On Friday, Jon Grant responded with his own written statement, in which he carefully avoided attacking Nicole Grant while responding to her assertion that he bought a house “with his dad’s money.”
“In [Nicole Grant’s] statement a number of false accusations were made, while also questioning my integrity and motivations for running for office. It saddened me to receive such personal attacks from a labor leader who I greatly admire and respect…
“When my home was purchased in 2013 it was bank-owned and vacant; under no circumstance would I ever initiate a transaction that would displace someone. Prior to owning my home I lived in a Georgetown rental apartment that was getting hit with sustained yearly rent increases. I recently stopped by my old apartment which now rents for $1300, compared to $850 when I first moved in. I asked my family to loan me the money to buy my house, which they took out of their retirement temporarily and I paid them back by taking out a mortgage.”
Reached Thursday by telephone, Nicole Grant said she stands by her original statement, “posing” and all.
“People have found it strong because it’s not written in rich people language or academic language,” said Nicole Grant. “It’s a statement from a worker’s movement that’s led by young people.”
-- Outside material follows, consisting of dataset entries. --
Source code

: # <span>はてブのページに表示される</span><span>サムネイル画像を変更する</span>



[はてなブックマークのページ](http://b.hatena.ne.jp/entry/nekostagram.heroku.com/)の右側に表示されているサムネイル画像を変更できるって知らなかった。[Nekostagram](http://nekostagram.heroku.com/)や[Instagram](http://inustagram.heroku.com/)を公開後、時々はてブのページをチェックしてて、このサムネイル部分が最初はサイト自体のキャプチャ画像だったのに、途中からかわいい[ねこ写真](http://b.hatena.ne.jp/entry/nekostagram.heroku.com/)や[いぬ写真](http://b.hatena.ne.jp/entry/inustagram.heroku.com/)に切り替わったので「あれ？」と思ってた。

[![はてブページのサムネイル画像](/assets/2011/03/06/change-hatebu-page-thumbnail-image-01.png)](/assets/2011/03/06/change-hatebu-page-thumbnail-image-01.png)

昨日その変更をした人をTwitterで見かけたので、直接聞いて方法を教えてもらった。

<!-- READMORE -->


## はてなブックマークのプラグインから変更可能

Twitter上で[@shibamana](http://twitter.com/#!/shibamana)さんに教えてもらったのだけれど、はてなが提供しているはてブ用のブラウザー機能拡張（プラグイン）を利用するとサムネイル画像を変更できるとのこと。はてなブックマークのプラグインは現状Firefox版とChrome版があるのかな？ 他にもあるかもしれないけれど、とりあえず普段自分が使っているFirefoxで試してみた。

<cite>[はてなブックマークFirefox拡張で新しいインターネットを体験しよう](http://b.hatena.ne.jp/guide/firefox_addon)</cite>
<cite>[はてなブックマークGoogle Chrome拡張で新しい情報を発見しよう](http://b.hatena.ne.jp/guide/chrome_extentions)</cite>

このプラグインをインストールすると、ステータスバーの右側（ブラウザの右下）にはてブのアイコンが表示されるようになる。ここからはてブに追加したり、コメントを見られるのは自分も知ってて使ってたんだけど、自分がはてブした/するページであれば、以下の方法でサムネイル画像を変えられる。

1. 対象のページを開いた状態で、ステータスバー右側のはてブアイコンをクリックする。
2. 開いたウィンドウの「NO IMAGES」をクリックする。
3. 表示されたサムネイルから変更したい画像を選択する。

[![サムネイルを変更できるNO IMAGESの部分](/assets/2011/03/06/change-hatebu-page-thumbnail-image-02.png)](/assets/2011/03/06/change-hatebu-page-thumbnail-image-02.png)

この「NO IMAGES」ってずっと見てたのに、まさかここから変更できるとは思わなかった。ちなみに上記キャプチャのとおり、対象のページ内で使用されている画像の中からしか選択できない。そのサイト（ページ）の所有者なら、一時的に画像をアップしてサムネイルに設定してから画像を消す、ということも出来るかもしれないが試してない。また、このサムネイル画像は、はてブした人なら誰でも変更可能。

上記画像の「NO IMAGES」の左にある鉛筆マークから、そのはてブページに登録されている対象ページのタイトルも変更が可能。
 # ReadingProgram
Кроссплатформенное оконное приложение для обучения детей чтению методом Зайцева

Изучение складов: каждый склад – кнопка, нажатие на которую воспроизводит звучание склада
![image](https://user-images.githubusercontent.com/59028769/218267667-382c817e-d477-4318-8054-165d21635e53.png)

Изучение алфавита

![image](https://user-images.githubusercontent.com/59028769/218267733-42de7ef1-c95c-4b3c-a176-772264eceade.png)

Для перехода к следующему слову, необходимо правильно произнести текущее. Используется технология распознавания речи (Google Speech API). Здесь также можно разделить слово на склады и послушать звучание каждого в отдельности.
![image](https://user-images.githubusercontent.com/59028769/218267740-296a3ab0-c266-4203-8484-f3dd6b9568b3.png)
She also acknowledged the statement’s strategic outrageousness: “It’s such a competitive information environment, it’s like, how do you get anybody to listen? You didn’t call because that [statement] was boring.”
But the emotion behind the words is very real, she said. The Labor Council hasn’t stood in constant opposition to Socialist Alternative. Far from. It endorsed and donated to Sawant in her second run for City Council, and worked with her on the $15 Now campaign. That support, she said, was “not without controversy for us. We represent a huge membership and have had to bring a lot of people along to get with a coalition of socialists.”
Yet SA has shown little in the way of return, she said, and SA’s failure to endorse Mosqueda “was infuriating. It’s an insult.”
“The greatest gift somebody who’s drowning in privilege can give is to step back,” she said. “It’s not like [Jon Grant’s] leadership is so exemplary that he’s literally the only person that could be a great city council person on merit. He’s run of the mill.”